【陸上】走り幅跳び・秦澄美鈴が大会新でV「力が入りにくい。心がしんどい」不調乗り越え

【陸上】走り幅跳び・秦澄美鈴が大会新でV「力が入りにくい。心がしんどい」不調乗り越え

 ◇全日本実業団対抗陸上選手権第2日(2022年9月25日 長良川競技場)

 女子走り幅跳びが行われ、世界選手権代表の秦澄美鈴(シバタ工業)が日本歴代4位で自己ベストとなる6メートル67をマークして優勝した。

 2本目で6メートル41を跳び、少しずつ記録を伸ばしていった秦。追い風1・6メートルで迎えた最終6本目で大会新記録ともなる6メートル67を跳び、これまでの自己ベストから2センチ更新した。

 決勝に進めなかった7月の世界選手権後は2週間、完全休養。8月20日のナイトゲームズイン福井で優勝した後は約1カ月間にわたってトレーニングを重ねてきたが、まだ完全に復調したわけではない。

 「福井の時はそんなに調整せずに挑んで、そこから1カ月ぐらい、練習する期間をつくれた。ただ、やっぱり世界選手権が終わってからは力が入りにくいとか、心がしんどいなとか不調もあったので。そういうのと、自分の体調とを見ながら練習を積んできました」

 この日は自分が動きやすい走りや跳びを実践。

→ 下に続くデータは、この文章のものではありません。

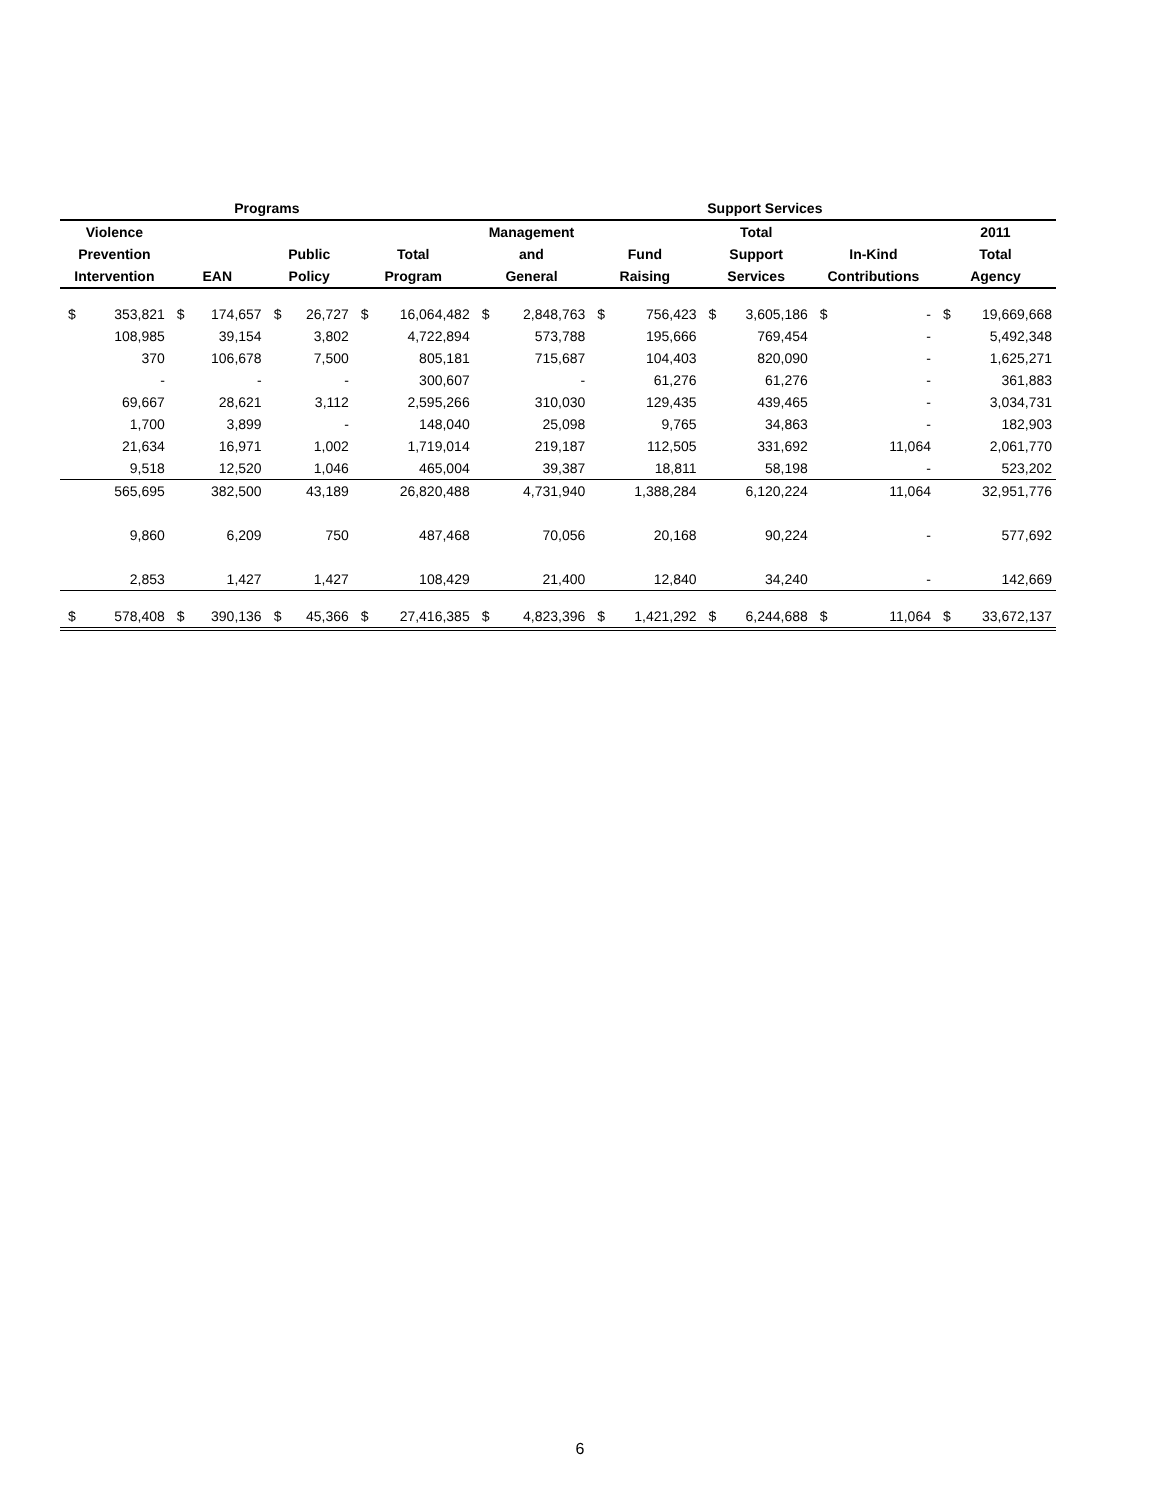| Programs | | | | | | | | Support Services | | | | | | | | | |
| --- | --- | --- | --- | --- | --- | --- | --- | --- | --- | --- | --- | --- | --- | --- | --- | --- | --- |
| Violence | | | | | | | | Management | | | | Total | | | | 2011 | |
| Prevention | | | | Public | | Total | | and | | Fund | | Support | | In-Kind | | Total | |
| Intervention | | EAN | | Policy | | Program | | General | | Raising | | Services | | Contributions | | Agency | |
| $ | 353,821 | $ | 174,657 | $ | 26,727 | $ | 16,064,482 | $ | 2,848,763 | $ | 756,423 | $ | 3,605,186 | $ | - | $ | 19,669,668 |
| | 108,985 | | 39,154 | | 3,802 | | 4,722,894 | | 573,788 | | 195,666 | | 769,454 | | - | | 5,492,348 |
| | 370 | | 106,678 | | 7,500 | | 805,181 | | 715,687 | | 104,403 | | 820,090 | | - | | 1,625,271 |
| | - | | - | | - | | 300,607 | | - | | 61,276 | | 61,276 | | - | | 361,883 |
| | 69,667 | | 28,621 | | 3,112 | | 2,595,266 | | 310,030 | | 129,435 | | 439,465 | | - | | 3,034,731 |
| | 1,700 | | 3,899 | | - | | 148,040 | | 25,098 | | 9,765 | | 34,863 | | - | | 182,903 |
| | 21,634 | | 16,971 | | 1,002 | | 1,719,014 | | 219,187 | | 112,505 | | 331,692 | | 11,064 | | 2,061,770 |
| | 9,518 | | 12,520 | | 1,046 | | 465,004 | | 39,387 | | 18,811 | | 58,198 | | - | | 523,202 |
| | 565,695 | | 382,500 | | 43,189 | | 26,820,488 | | 4,731,940 | | 1,388,284 | | 6,120,224 | | 11,064 | | 32,951,776 |
| | 9,860 | | 6,209 | | 750 | | 487,468 | | 70,056 | | 20,168 | | 90,224 | | - | | 577,692 |
| | 2,853 | | 1,427 | | 1,427 | | 108,429 | | 21,400 | | 12,840 | | 34,240 | | - | | 142,669 |
| $ | 578,408 | $ | 390,136 | $ | 45,366 | $ | 27,416,385 | $ | 4,823,396 | $ | 1,421,292 | $ | 6,244,688 | $ | 11,064 | $ | 33,672,137 |
6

かつ風などのコンディションも安定していたため、本数を重ねても足を合わせやすかったという。06年に池田久美子が出した日本記録(6メートル86)にも徐々に迫っており、手応えもつかんでいる。

 「今日は、4本目とかが凄く浮いたんです。空中を持て余して、そのまま落ちて6メートル63だったので。そこをもう少し突っ込んで入れたら、あの跳躍で、もっといけたのかなというのがあった」

 高校から陸上を始め、走り幅跳びに専念するようになったのは大学卒業後。まだまだ伸びしろたっぷりな26歳が、さらなる高みを目指す。